There is no such thing as black magic
. Oh, in Scotland during her girlhood she had heard tales of peasant women who mixed strange concoctions which,
when consumed, were said to guarantee winning a lover or curing the ague. But magic was superstition, a leftover myth from Europe’s Dark Ages. These were modern times. No one believed in that sort of thing anymore.

Languidly, she stepped from the pool, dried herself with a fragrant towel, and slipped into a thin, lemon-colored robe she had been given. The rose room, named for the primary color of its walls and furnishings, was a marvel such as Coldstream Castle did not possess. Clear water from a hidden source emerged mysteriously into a spacious tub of rose-tinted marble, flowed about, and sank away. The effect was luxurious, soporific.

Selena lay down on the wide, soft bed, drifting against her will toward sleep. She wanted to dress, go out, and have a look around.

Black magic…

At the same time, somewhere in the indeterminate distance, there were sounds that held slumber at bay, low, intermittent keening moans, oddly familiar and…exciting.

The sounds of passion.

These persisted, and presently Selena arose. The rose room, wide and spacious, gave out onto a tropical garden in which a flagstone path seemed to disappear into tropical undergrowth. She opened the French doors and stepped out into the garden. The sounds, the gasps and cries, were clearer now, and she was sure they were coming from the undergrowth itself.

Looking around, guessing that she was unobserved, Selena sped down the flagstone path and tentatively pushed aside the leaves and vines. To her surprise, they parted easily, like a curtain, and revealed a continuation of the path itself. She stepped through the veil of greenery and once again looked about. At the end of the path, she saw a small, domed structure like a miniature temple. The keening cries were more audible now, and they were coming from the temple.

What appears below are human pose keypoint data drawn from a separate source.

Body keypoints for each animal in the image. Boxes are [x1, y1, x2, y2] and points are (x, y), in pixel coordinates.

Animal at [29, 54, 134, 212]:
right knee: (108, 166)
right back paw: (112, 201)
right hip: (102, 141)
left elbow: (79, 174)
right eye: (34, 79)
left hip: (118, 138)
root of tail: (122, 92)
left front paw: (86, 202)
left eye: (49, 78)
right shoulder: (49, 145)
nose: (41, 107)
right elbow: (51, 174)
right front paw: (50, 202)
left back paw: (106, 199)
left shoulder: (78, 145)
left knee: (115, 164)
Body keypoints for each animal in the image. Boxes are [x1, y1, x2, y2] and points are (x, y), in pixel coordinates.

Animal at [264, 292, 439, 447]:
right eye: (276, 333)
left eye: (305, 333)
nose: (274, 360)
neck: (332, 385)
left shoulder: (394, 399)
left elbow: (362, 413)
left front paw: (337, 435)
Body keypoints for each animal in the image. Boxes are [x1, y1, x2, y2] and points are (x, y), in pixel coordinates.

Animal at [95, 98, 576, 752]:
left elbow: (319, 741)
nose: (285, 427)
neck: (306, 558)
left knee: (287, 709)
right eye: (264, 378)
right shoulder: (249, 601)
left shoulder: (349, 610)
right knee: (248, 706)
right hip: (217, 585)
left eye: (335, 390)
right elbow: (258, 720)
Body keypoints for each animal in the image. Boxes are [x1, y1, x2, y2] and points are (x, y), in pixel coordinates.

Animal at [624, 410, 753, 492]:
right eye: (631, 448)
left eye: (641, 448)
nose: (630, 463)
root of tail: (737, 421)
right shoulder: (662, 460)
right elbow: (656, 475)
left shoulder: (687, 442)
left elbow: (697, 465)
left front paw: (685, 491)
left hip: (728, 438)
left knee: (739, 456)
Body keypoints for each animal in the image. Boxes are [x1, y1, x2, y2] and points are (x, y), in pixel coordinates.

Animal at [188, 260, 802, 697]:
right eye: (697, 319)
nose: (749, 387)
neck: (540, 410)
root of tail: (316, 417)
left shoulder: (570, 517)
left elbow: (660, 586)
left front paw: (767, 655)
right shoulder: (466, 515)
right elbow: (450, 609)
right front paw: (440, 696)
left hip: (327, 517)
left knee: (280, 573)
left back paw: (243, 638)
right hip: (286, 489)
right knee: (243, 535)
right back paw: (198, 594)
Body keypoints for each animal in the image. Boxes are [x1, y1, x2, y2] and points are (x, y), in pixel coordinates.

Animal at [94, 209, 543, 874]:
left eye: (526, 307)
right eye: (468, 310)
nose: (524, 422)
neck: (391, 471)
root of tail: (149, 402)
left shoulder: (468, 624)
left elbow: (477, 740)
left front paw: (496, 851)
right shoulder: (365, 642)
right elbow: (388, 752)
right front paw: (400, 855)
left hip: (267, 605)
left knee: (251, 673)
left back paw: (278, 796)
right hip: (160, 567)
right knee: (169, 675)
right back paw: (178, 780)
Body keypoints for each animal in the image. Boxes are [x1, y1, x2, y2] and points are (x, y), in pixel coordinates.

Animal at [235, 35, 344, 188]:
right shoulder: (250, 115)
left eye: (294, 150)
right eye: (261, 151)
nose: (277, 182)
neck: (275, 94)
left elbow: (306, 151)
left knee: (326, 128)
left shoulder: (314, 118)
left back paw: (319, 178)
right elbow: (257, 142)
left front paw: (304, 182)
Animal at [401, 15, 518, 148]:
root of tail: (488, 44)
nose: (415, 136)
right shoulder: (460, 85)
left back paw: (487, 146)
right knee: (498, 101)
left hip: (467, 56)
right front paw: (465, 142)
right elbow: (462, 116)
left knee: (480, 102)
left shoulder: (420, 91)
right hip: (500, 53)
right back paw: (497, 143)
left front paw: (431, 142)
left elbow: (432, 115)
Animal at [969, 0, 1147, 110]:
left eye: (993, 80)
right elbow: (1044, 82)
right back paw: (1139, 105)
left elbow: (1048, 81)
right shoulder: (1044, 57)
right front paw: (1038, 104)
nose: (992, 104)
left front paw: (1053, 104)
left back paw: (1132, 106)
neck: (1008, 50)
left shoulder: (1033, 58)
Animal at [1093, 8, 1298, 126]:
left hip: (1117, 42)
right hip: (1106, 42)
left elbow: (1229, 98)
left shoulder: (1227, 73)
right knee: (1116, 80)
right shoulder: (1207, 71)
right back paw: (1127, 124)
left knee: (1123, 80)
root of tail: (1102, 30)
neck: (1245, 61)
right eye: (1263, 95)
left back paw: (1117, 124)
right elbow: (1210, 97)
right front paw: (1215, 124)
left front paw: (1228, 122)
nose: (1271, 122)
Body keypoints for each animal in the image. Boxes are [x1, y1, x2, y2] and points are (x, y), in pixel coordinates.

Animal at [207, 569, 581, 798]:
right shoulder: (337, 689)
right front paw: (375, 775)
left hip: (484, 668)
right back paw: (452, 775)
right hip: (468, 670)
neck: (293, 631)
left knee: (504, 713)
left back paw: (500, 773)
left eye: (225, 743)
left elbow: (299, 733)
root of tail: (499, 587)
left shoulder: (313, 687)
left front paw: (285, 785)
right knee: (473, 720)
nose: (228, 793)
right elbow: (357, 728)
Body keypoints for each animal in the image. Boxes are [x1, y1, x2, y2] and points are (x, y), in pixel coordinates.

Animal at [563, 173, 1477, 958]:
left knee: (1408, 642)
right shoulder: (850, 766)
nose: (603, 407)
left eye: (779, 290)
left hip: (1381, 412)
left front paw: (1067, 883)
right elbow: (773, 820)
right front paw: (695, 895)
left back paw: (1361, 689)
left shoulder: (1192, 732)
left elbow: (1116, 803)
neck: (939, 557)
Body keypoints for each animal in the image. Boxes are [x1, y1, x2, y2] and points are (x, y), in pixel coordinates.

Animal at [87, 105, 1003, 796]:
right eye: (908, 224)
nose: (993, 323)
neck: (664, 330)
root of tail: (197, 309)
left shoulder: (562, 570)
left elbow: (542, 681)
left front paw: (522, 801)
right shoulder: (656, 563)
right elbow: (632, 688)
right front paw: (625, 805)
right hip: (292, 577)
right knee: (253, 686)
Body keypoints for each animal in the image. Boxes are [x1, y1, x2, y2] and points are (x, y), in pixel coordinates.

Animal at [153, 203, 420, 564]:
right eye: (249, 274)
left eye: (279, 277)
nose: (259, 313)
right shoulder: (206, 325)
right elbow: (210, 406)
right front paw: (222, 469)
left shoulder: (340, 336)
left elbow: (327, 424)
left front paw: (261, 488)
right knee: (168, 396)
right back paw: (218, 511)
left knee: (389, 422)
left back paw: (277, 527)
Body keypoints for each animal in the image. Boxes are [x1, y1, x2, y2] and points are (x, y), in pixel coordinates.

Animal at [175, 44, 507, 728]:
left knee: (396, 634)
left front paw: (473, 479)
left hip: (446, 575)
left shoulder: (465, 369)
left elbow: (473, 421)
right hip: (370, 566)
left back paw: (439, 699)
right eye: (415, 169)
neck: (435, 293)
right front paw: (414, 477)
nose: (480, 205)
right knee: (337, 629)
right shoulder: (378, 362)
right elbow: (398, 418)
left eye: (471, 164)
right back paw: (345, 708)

Curious as always, and already thrilled physically by the moans of ecstasy, she tiptoed stealthily along the flagstones, approaching the temple. An insinuating fragrance came to her then, and she recognized it as the perfume she had smelled on the vexing white dress aboard the
Liberté
.

Then Selena crept up next to the temple itself, pressed close to
it, and peered into one of the airy, vaguely oriental slits with which the structure was perforated.

She did not know why her gasp of wonder was not overheard.

Jean Beaumain, his body glistening with sweat and oils, was in the center of a great circle of burning black candles. He was naked. His eyes were closed and his head was thrown back in the transports of ecstasy.